- _WHAT IS NEEDED_: Rename "Regale" to "Regalsysteme" in the lines between the one holding "Gefahrstoffe am Arbeitsplatz" and the one holding "Transportgeräte", inclusive, and give back only those lines with nothing else changed.

- _TASK MATERIAL_:
........

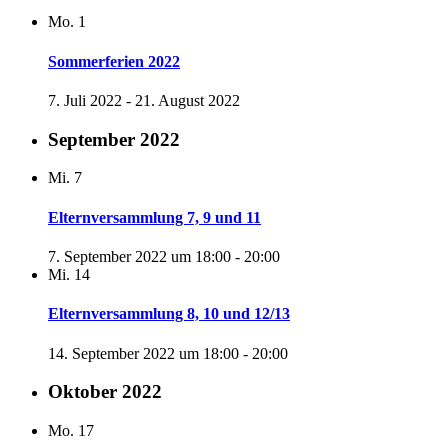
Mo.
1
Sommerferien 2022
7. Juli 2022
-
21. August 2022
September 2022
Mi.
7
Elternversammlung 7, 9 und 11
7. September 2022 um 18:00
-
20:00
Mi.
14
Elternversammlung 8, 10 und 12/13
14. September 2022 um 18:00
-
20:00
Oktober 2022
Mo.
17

........

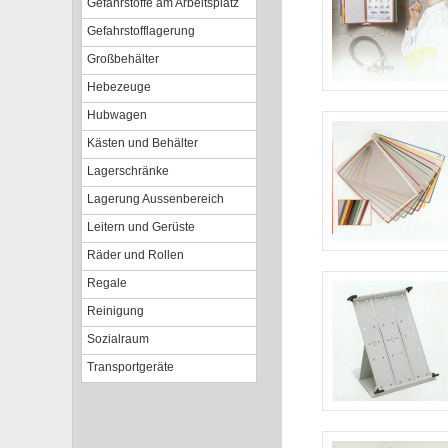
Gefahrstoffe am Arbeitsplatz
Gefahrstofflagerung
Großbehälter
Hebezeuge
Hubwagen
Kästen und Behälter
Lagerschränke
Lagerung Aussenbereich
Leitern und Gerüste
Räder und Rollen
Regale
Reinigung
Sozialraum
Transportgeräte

........

- _TASK ANSWER_:
Gefahrstoffe am Arbeitsplatz
Gefahrstofflagerung
Großbehälter
Hebezeuge
Hubwagen
Kästen und Behälter
Lagerschränke
Lagerung Aussenbereich
Leitern und Gerüste
Räder und Rollen
Regalsysteme
Reinigung
Sozialraum
Transportgeräte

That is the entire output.